Insurer Aviva and Rock Rail, a UK-based owner and asset manager of rolling stock, have teamed up with the UK’s state-owned infrastructure investment bank to come up with a new way of funding the costly decarbonisation of Britain’s fleet of more than 35,000 mostly diesel buses.
The partnership said it has committed an initial £100mn to fund up to 250 zero emission buses across the UK. The first 60 battery-powered buses will be leased to the Go-Ahead Group, one of Britain’s biggest transport operators, and run on routes throughout London.
The UK bus industry is at an inflection point as it faces the expensive task of switching its diesel buses to electric or hybrid vehicles.

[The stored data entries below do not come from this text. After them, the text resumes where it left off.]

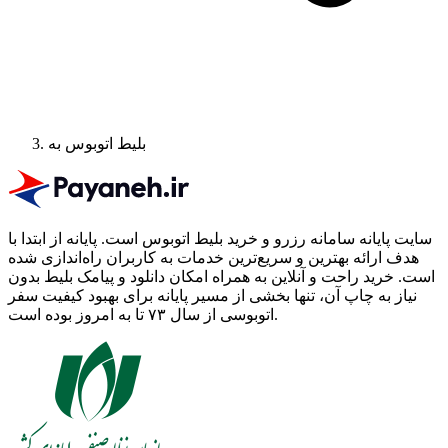
بلیط اتوبوس به
سایت پایانه سامانه رزرو و خرید بلیط اتوبوس است.
پایانه از ابتدا با
هدف ارائه بهترین و سریع‌ترین خدمات به کاربران راه‌اندازی شده
است. خرید راحت و آنلاین به همراه امکان دانلود و پیامک بلیط بدون
نیاز به چاپ آن، تنها بخشی از مسیر پایانه برای بهبود کیفیت سفر
اتوبوسی از سال ۷۳ تا به امروز بوده است.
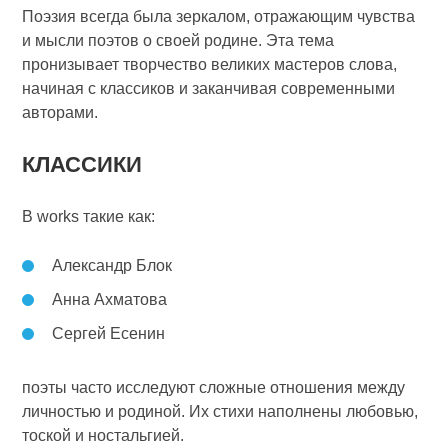
Поэзия всегда была зеркалом, отражающим чувства
и мысли поэтов о своей родине. Эта тема
пронизывает творчество великих мастеров слова,
начиная с классиков и заканчивая современными
авторами.
КЛАССИКИ
В works такие как:
Александр Блок
Анна Ахматова
Сергей Есенин
поэты часто исследуют сложные отношения между
личностью и родиной. Их стихи наполнены любовью,
тоской и ностальгией.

A double decker electric bus costs around £450,000, compared with £250,000 for a typical diesel vehicle.
Mark Swindell, the chief executive of Rock Rail, estimated that it would cost between £10bn to £15bn to transition to a zero emission fleet, as only 2,000 of the UK’s 36,500 buses are currently electric.
“If you are a bus operator, you do not have that kind of investment available . . . this is about finding a way to bring institutional money in,” he said.

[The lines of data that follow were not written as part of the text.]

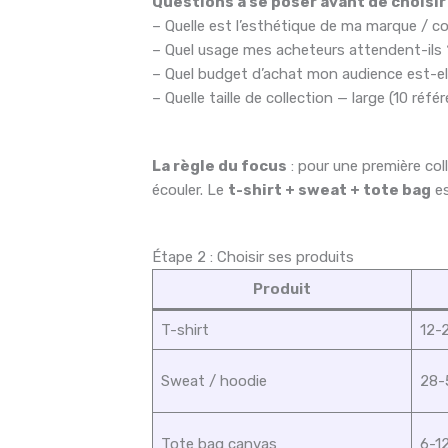
Questions à se poser avant de choisir
– Quelle est l’esthétique de ma marque /
– Quel usage mes acheteurs attendent-ils 
– Quel budget d’achat mon audience est-el
– Quelle taille de collection — large (10 réf
La règle du focus
: pour une première col
écouler. Le
t-shirt + sweat + tote bag
es
Étape 2 : Choisir ses produits
Produit
T-shirt
12-
Sweat / hoodie
28-
Tote bag canvas
6-1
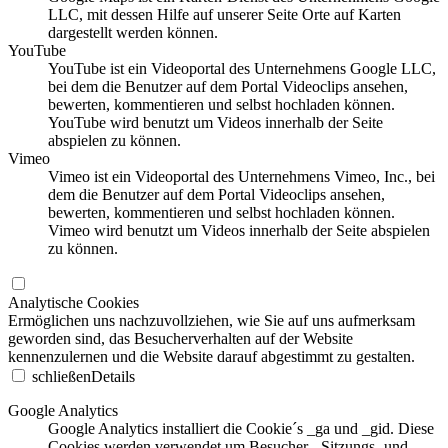
LLC, mit dessen Hilfe auf unserer Seite Orte auf Karten
dargestellt werden können.
YouTube
YouTube ist ein Videoportal des Unternehmens Google LLC,
bei dem die Benutzer auf dem Portal Videoclips ansehen,
bewerten, kommentieren und selbst hochladen können.
YouTube wird benutzt um Videos innerhalb der Seite
abspielen zu können.
Vimeo
Vimeo ist ein Videoportal des Unternehmens Vimeo, Inc., bei
dem die Benutzer auf dem Portal Videoclips ansehen,
bewerten, kommentieren und selbst hochladen können.
Vimeo wird benutzt um Videos innerhalb der Seite abspielen
zu können.
Analytische Cookies
Ermöglichen uns nachzuvollziehen, wie Sie auf uns aufmerksam
geworden sind, das Besucherverhalten auf der Website
kennenzulernen und die Website darauf abgestimmt zu gestalten.
schließen
Details
Google Analytics
Google Analytics installiert die Cookie´s _ga und _gid. Diese
Cookies werden verwendet um Besucher-, Sitzungs- und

The UK Infrastructure Bank is providing £50mn debt financing to the project, alongside lender HSBC. The buses will ultimately be owned by a joint venture controlled by Rock Rail and Aviva.
The UKIB was set up in 2021 to invest private sector finance into projects that help meet the government’s net zero climate targets, as well as tackling regional inequality.
“Replacing [diesel buses] with a cleaner, greener alternative will be key in decarbonising the transport sector and achieving UK net zero targets,” said UKIB chief executive John Flint. “This will require a massive scale up of investment”.
Rock Rail’s Swindell said the deal marked the first time that the leasing model used to fund new trains in the UK had been used at scale in the bus sector.
Rolling-stock leasing companies, or Roscos — which are owned by financial investors — were set up to supply new trains to the UK railway following privatisation in the 1990s, and have proved highly profitable.
Roscos paid £409.7mn in dividends to shareholders in the financial year ending in March 2023, according to the rail industry regulator, at a time when the rest of the rail industry has struggled financially and been the recipient of significant government aid.
Buses in the UK have typically been bought outright by operators, leased from traditional banks or funded by local authorities in the past.
The UK government has also subsidised some electric vehicles for local transport authorities in England outside of London.